Upon receipt of his letter in the fall of 2020, our imaginary bachelor immediately paid off eight months’ worth of unpaid bills and happily resumed planning a post-Covid honeymoon.
Knowing who to target
Instead of scrambling to figure out who to send shutoff letters to–or whether they should even bother sending letters at all–our partner quickly issued shut-off notices to the right households.
As a result, customers who could pay, paid.
In just one week, the company received $400K in payments from typically “good payers,” a.k.a. Green Zone customers. These were the households that, according to our predictive models, should have been on track financially but for some reason had lapsed on payments.
Moreover, in response to warning letters, within a month our partner saw a 16 percent drop in households that had been languishing in the Yellow and Red zones. The number of households owing more than $1K also dropped dramatically.
All of this because our partner had already begun the process, about 6 months prior, to organize and orchestrate their data.
A lot of business leaders believe data maturity takes decades to reach. Throughout Covid, our partner has proven them wrong.
Their data has informed numerous iterative, strategic decisions throughout this crisis. Those decisions have led to a succession of small victories that made a big difference to their bottom line.
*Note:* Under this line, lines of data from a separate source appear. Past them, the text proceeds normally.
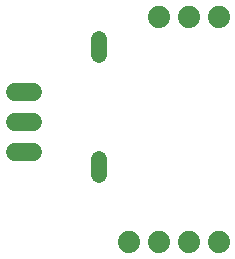
<source format=gbr>
G04 EAGLE Gerber RS-274X export*
G75*
%MOMM*%
%FSLAX34Y34*%
%LPD*%
%INBottom Copper*%
%IPPOS*%
%AMOC8*
5,1,8,0,0,1.08239X$1,22.5*%
G01*
%ADD10C,1.320800*%
%ADD11C,1.879600*%
%ADD12C,1.524000*%


D10*
X114300Y209804D02*
X114300Y196596D01*
X114300Y108204D02*
X114300Y94996D01*
D11*
X165100Y228600D03*
X190500Y228600D03*
X215900Y228600D03*
X215900Y38100D03*
X190500Y38100D03*
X165100Y38100D03*
X139700Y38100D03*
D12*
X58420Y114300D02*
X43180Y114300D01*
X43180Y139700D02*
X58420Y139700D01*
X58420Y165100D02*
X43180Y165100D01*
M02*

</source>
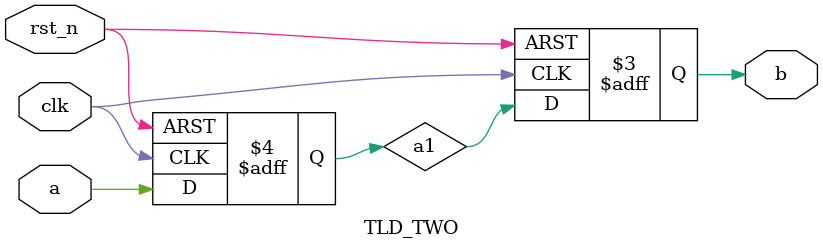
<source format=v>
`timescale 1ns / 1ps
module TLD_TWO
#(
  parameter DATA_WIDTH=1
)
(
    input                               clk   ,
    input                               rst_n ,
    //input singnal
    input       [DATA_WIDTH-1:0]        a     ,
    //output singnal
    output reg  [DATA_WIDTH-1:0]        b
    );
    reg [DATA_WIDTH-1:0]  a1;
    always@(posedge clk or negedge rst_n)
begin
 if(rst_n == 1'b0)
 begin
  a1<=1'd0  ;
  b<=1'd0   ;
 end
 else begin
        a1<=a;
        b<=a1;
 end
 end
endmodule 
</source>
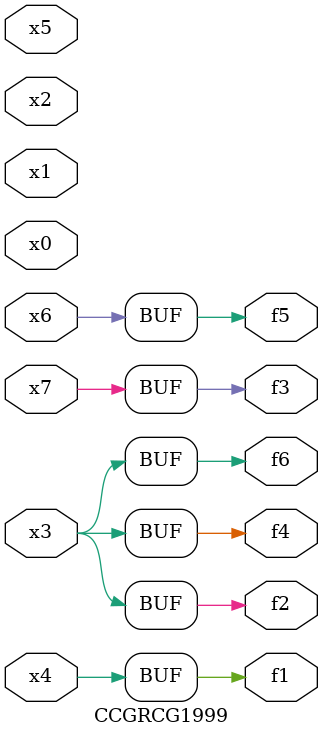
<source format=v>
module CCGRCG1999(
	input x0, x1, x2, x3, x4, x5, x6, x7,
	output f1, f2, f3, f4, f5, f6
);
	assign f1 = x4;
	assign f2 = x3;
	assign f3 = x7;
	assign f4 = x3;
	assign f5 = x6;
	assign f6 = x3;
endmodule

</source>
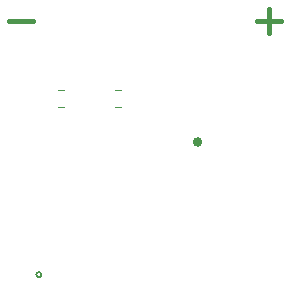
<source format=gto>
G04 #@! TF.GenerationSoftware,KiCad,Pcbnew,5.1.9+dfsg1-1*
G04 #@! TF.CreationDate,2022-04-19T21:03:17+02:00*
G04 #@! TF.ProjectId,edgedriver,65646765-6472-4697-9665-722e6b696361,rev?*
G04 #@! TF.SameCoordinates,Original*
G04 #@! TF.FileFunction,Legend,Top*
G04 #@! TF.FilePolarity,Positive*
%FSLAX46Y46*%
G04 Gerber Fmt 4.6, Leading zero omitted, Abs format (unit mm)*
G04 Created by KiCad (PCBNEW 5.1.9+dfsg1-1) date 2022-04-19 21:03:17*
%MOMM*%
%LPD*%
G01*
G04 APERTURE LIST*
%ADD10C,0.400000*%
%ADD11C,0.150000*%
%ADD12C,0.120000*%
G04 APERTURE END LIST*
D10*
X10500000Y28000000D02*
X10500000Y30000000D01*
X9500000Y29000000D02*
X11500000Y29000000D01*
X-11500000Y29000000D02*
X-9500000Y29000000D01*
D11*
X-8776393Y7500000D02*
G75*
G03*
X-8776393Y7500000I-223607J0D01*
G01*
D10*
X4650000Y18737500D02*
G75*
G03*
X4650000Y18737500I-200000J0D01*
G01*
D12*
X-2038748Y21665000D02*
X-2561252Y21665000D01*
X-2038748Y23135000D02*
X-2561252Y23135000D01*
X-7361252Y21665000D02*
X-6838748Y21665000D01*
X-7361252Y23135000D02*
X-6838748Y23135000D01*
M02*

</source>
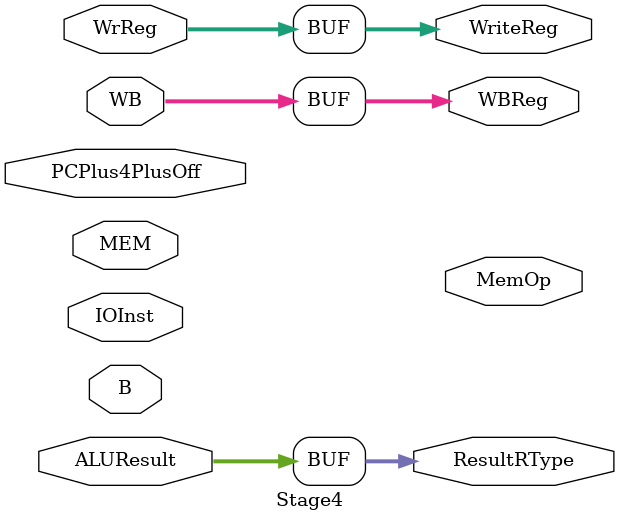
<source format=v>
`timescale 1ns / 1ps
module Stage4(
PCPlus4PlusOff,
ALUResult,
B,
WrReg,
WB,
MEM,
WriteReg,
MemOp,
ResultRType,
WBReg,
IOInst
    );

input [31:0] PCPlus4PlusOff,ALUResult,B;
input [4:0] WrReg;
input [3:0] MEM;
input [1:0] WB;
input IOInst;

output[31:0] MemOp,ResultRType;
output [4:0] WriteReg;
output [1:0] WBReg;


assign WriteReg = WrReg;

assign ResultRType = ALUResult;
assign WBReg = WB;

//DATAMEM s0 (.MemWrite(MEM[1]),.MemRead(MEM[2]),.Addr(ALUResult),.Wdata(B),.Rdata(MemOp));

//NextAddGen s1 (.Branch({MEM[3],MEM[0]}),.Equal(Equal),.PCSrc(PCSrc));
endmodule

</source>
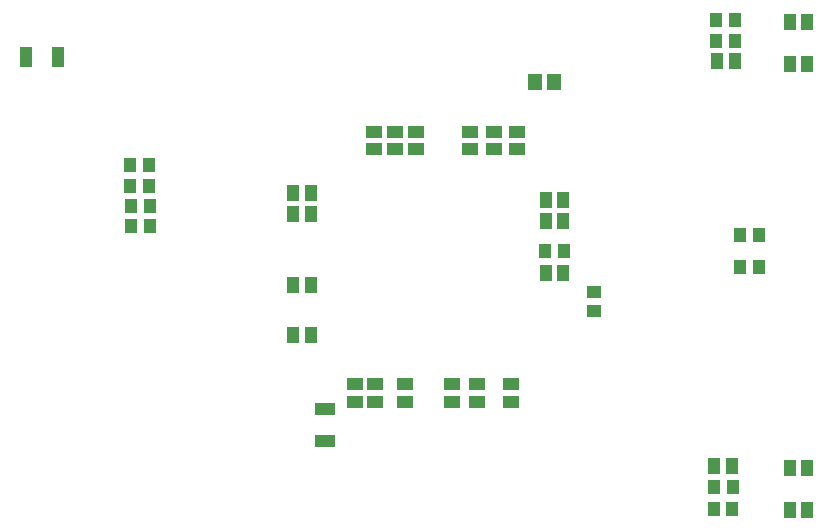
<source format=gbp>
G04*
G04 #@! TF.GenerationSoftware,Altium Limited,Altium Designer,20.0.13 (296)*
G04*
G04 Layer_Color=128*
%FSLAX25Y25*%
%MOIN*%
G70*
G01*
G75*
%ADD17R,0.03937X0.05118*%
%ADD22R,0.04724X0.05512*%
%ADD23R,0.05512X0.04331*%
%ADD24R,0.04331X0.05512*%
%ADD25R,0.05118X0.03937*%
%ADD114R,0.04331X0.06693*%
%ADD115R,0.06693X0.04331*%
%ADD116R,0.04134X0.05512*%
D17*
X266700Y171921D02*
D03*
X260400D02*
D03*
X265950Y23291D02*
D03*
X259650D02*
D03*
X268350Y96491D02*
D03*
X274650D02*
D03*
X274650Y107291D02*
D03*
X268350D02*
D03*
X259550Y15790D02*
D03*
X265850D02*
D03*
X266750Y178691D02*
D03*
X260450D02*
D03*
X71350Y130491D02*
D03*
X65050D02*
D03*
X71350Y123591D02*
D03*
X65050D02*
D03*
X71550Y116791D02*
D03*
X65250D02*
D03*
X71650Y110090D02*
D03*
X65350D02*
D03*
X203350Y101790D02*
D03*
X209650D02*
D03*
D22*
X206350Y158291D02*
D03*
X200050D02*
D03*
D23*
X140000Y51538D02*
D03*
Y57443D02*
D03*
X146700Y51538D02*
D03*
Y57443D02*
D03*
X156600Y51538D02*
D03*
Y57443D02*
D03*
X172300Y51538D02*
D03*
Y57443D02*
D03*
X180700Y51538D02*
D03*
Y57443D02*
D03*
X191900Y51538D02*
D03*
Y57443D02*
D03*
X146400Y141643D02*
D03*
Y135738D02*
D03*
X153450Y141643D02*
D03*
Y135738D02*
D03*
X160500Y141643D02*
D03*
Y135738D02*
D03*
X178500Y141643D02*
D03*
Y135738D02*
D03*
X186300Y141643D02*
D03*
Y135738D02*
D03*
X194100Y141643D02*
D03*
Y135738D02*
D03*
D24*
X265653Y30090D02*
D03*
X259747D02*
D03*
X266553Y165091D02*
D03*
X260647D02*
D03*
X209453Y94491D02*
D03*
X203547D02*
D03*
X209453Y111990D02*
D03*
X203547D02*
D03*
X209453Y118691D02*
D03*
X203547D02*
D03*
X119407Y121321D02*
D03*
X125313D02*
D03*
X119375Y114321D02*
D03*
X125280D02*
D03*
X119317Y90461D02*
D03*
X125223D02*
D03*
X119347Y73953D02*
D03*
X125253D02*
D03*
D25*
X219800Y88040D02*
D03*
Y81741D02*
D03*
D114*
X41115Y166491D02*
D03*
X30485D02*
D03*
D115*
X130000Y38376D02*
D03*
Y49005D02*
D03*
D116*
X284882Y29648D02*
D03*
X290591D02*
D03*
X284882Y15475D02*
D03*
X290591D02*
D03*
Y164033D02*
D03*
X284882D02*
D03*
X290591Y178206D02*
D03*
X284882D02*
D03*
M02*

</source>
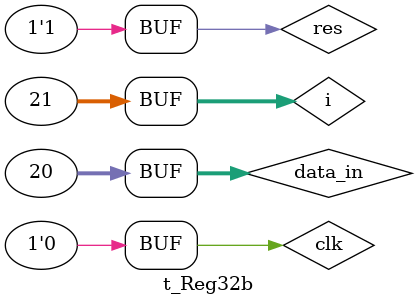
<source format=v>
/**
*	Test bench for 32 bit Register using D flip-flop
*	By: Omkar Prabhu 16CO233
*	16th October 2017
*/

`timescale 1ns/100ps

module t_Reg32b;

	// outputs 
	wire [0:31] data_out;
	// inputs 
	reg [0:31] data_in;
	reg clk;
	// active low reset signal
	reg res;
	
	// 32 bit Register thread instantiated
	Reg32b inst (data_out, data_in, clk, res);
	
	integer i;
	// check for various input combinations
	initial begin
	
		$dumpfile("Reg32b.vcd");
		$dumpvars(0, t_Reg32b);
		
		data_in = 32'b00000000000000000000000000000000;
		clk = 1'b0;
		res = 1'b1;
			
		for (i = 1; i <= 20; i = i + 1) begin
    		#6 data_in = data_in + 1'b1;
   		end
			
	end	

	// tweaking reset bit signal
	initial begin
		#10 res = 1'b1;
		#24 res = 1'b0;
		#10 res = 1'b1;
	end
	
	// clock signal
	initial begin
		repeat (30) begin
			#5 clk = ~ clk;
		end
	end
	
	// print result
	initial begin
		$monitor("%t: data in: %b clk: %b reset: %b \t\t\t data out: %b \n", $time, data_in, clk, res, data_out);	
	end
	
	
endmodule	

</source>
Thanks to mature data, our partner responded with agility to unprecedented challenges. To be sure, they’re ready for the next crisis, too–not if, but when, it strikes.
As BlastPoint CEO Alison Alvarez always says, “The best time to plant a tree was 20 years ago. The second best time to plant a tree is now.”
That is to say, it’s never too late to begin working toward data maturity. If your company hasn’t yet begun, today is a great time to start–and begin reaping the benefits.